The quality of longevity is one that tends to belong (it seems to me) to books whose relevance to society exists outside the realm of summaries. People don't write summaries of romance novels, especially not of romance novels that they really like. They re-read them (for the experience, not the "information" that Jane was hot and Dick lived up to his name). People often compose summaries of books that they wish they did not have to read (e.g. many of the summaries I wrote for my dissertation)--so that they can refer to an argument without having to care or know too much about it. This kind of summary exists to facilitate lack of experience or engagement (with an idea that one does not really want). Another kind of summary exists to help synthesize what one knows about a book one loves (and this kind of summary is typically idiosyncratic, in keeping with NNT's heuristic: my retelling of the Iliad is not yours).

The deadest dead-wood literature out there is academic books like one I am currently reading on Herakles. It contains much valuable information, presented in such a fashion as to erase any valuable idiosyncratic perspective from the author (who speaks not for herself but for "the field" and writes not a monograph but an extended encyclopedia entry that might as well have been composed by a machine--as maybe one day it will). She writes summaries of her argument at the end of each chapter (like a bad dissertation), and makes each sentence with as little care as needed to convey the essential information (which is the only thing keeping my nose in the book, long enough to write my own summary and return it with hope that I never need to check it out again--not because the author is not a fascinating person, but because she barely exists as a meaningful voice in this book).

Why does an author write such a book as this? I don't know. I suspect that the academic culture ("one must write a book to get tenure ... and/or other nice things like reputation") is to blame. Of course we need people writing books (and making music, painting, building, designing, dreaming, etc.). But not all art is created equal. Most of it, in fact, is shit.
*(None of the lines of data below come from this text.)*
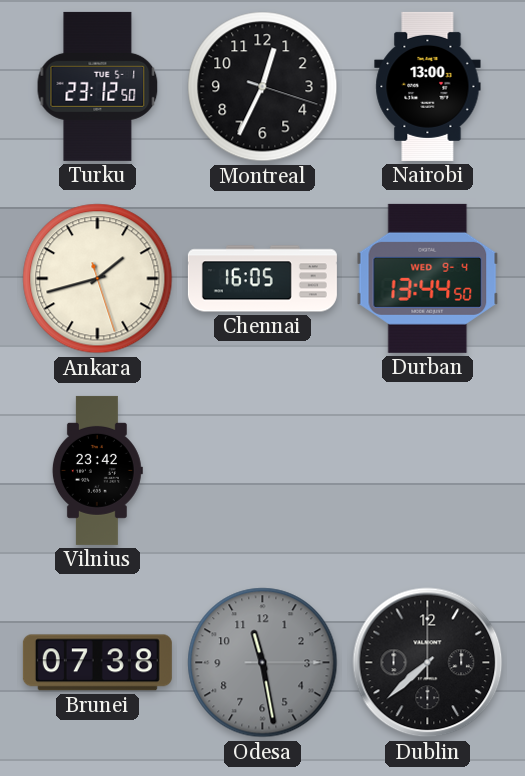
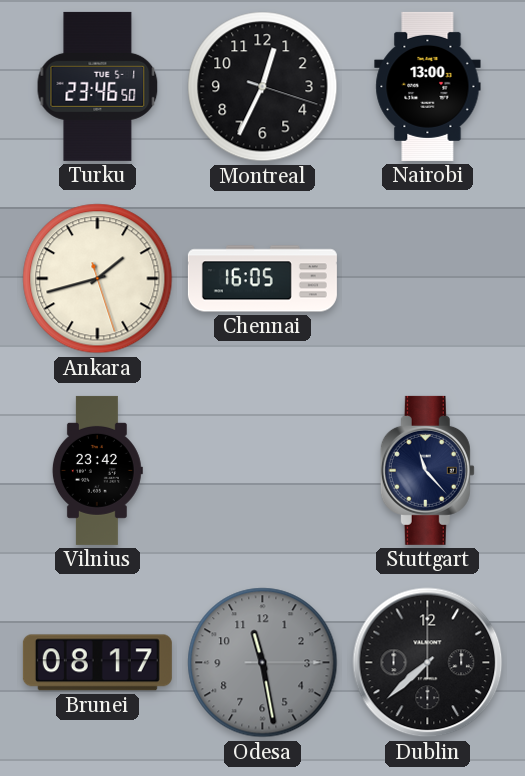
Turku: 23:12 -> 23:46
Durban: 13:44 -> none
Stuttgart: none -> 11:23
Brunei: 07:38 -> 08:17
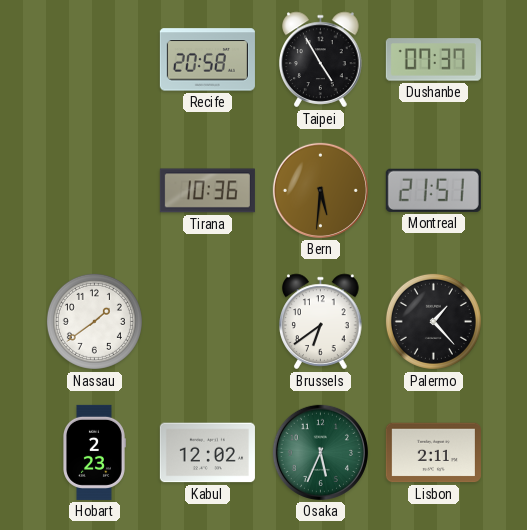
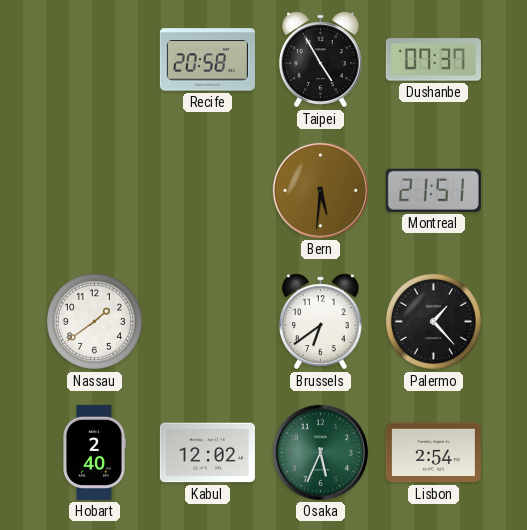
Tirana: 10:36 -> none
Hobart: 2:23 -> 2:40
Lisbon: 2:11 -> 2:54
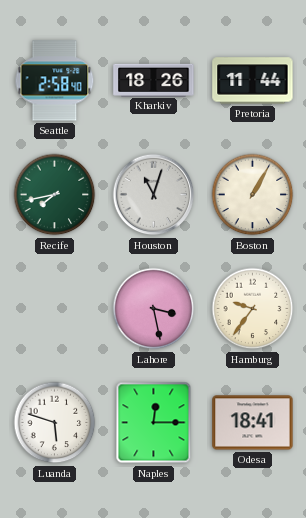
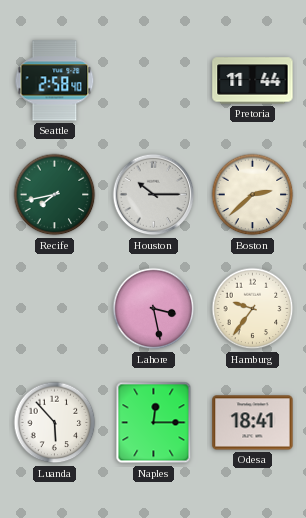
Kharkiv: 18:26 -> none
Houston: 11:03 -> 10:15
Boston: 1:05 -> 2:38
Luanda: 5:48 -> 5:53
The really great art does more than merely convey information: it conveys what pseudo-Longinus (delightfully anonymous, as most literary critics should be) calls "the sublime" (an insight into the human condition that is at once universal, recognizable to a large population, and particular, arising from conscious awareness of human particularity, the individual perspective of a thoughtful author). Few works of art achieve this, and that is well: if it were easy, we would all do it, all the time. The pernicious aspect of cultures like the academic is their tendency to over-value production for its own sake, as though we might atone for failing to become the next Mozart by writing a bunch of shitty cantatas (or whatever) instead of taking whatever time we need to produce the best work of which we, particularly, are capable. I do not write music to become Mozart. I do not write books to become Nietzsche (though that is much more likely for me than becoming Mozart). I do not wrestle to become Cael Sanderson (or Alexander Karelin). I do not paint to become Picasso. I do what I do, I make whatever art I make, to express who I am--a quality and experience unique to me. If I never develop that quality, if I am so busy accumulating a curriculum vitae to impress tenure committees that I neglect my muse, then my work will only ever be shit. The only people who read academic shit, in my experience, are academics, and we mostly do it holding our noses (especially if we love literature). We grit our teeth and "shit out another book every year" (as one of my best profs in grad school said of a prolific scholar in my field) because that is how one obtains academic laurels--but these pitiful rewards (such as they are) are not really κλέος ἄφθιτον, not even when history conspires to make them endure for centuries (as the garrulous farrago of disjointed thought composed by Athenaeus of Naucratis, zum Beispiel). They are means to some end, not any end in themselves. Their significance to human experience is remote, and a better work might easily replace them (if only by offering a really good summary--one that keeps all the information artists want and omits the shitty facade).